** RECORDS PROVIDED **
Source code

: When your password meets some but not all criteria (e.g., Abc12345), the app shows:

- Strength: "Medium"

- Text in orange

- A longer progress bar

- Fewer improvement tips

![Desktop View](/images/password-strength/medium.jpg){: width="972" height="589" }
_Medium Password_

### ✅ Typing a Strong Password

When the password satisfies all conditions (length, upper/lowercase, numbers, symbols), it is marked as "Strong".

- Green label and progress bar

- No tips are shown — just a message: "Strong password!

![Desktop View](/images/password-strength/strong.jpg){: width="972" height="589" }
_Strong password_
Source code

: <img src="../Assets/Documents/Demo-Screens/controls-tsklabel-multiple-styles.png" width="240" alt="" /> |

** TRY IT **
Keeping every line exactly as it is, retype the listing.

** EXERCISE SOLUTION **
Source code

: When your password meets some but not all criteria (e.g., Abc12345), the app shows:

- Strength: "Medium"

- Text in orange

- A longer progress bar

- Fewer improvement tips

![Desktop View](/images/password-strength/medium.jpg){: width="972" height="589" }
_Medium Password_

### ✅ Typing a Strong Password

When the password satisfies all conditions (length, upper/lowercase, numbers, symbols), it is marked as "Strong".

- Green label and progress bar

- No tips are shown — just a message: "Strong password!

![Desktop View](/images/password-strength/strong.jpg){: width="972" height="589" }
_Strong password_
Source code

: <img src="../Assets/Documents/Demo-Screens/controls-tsklabel-multiple-styles.png" width="240" alt="" /> |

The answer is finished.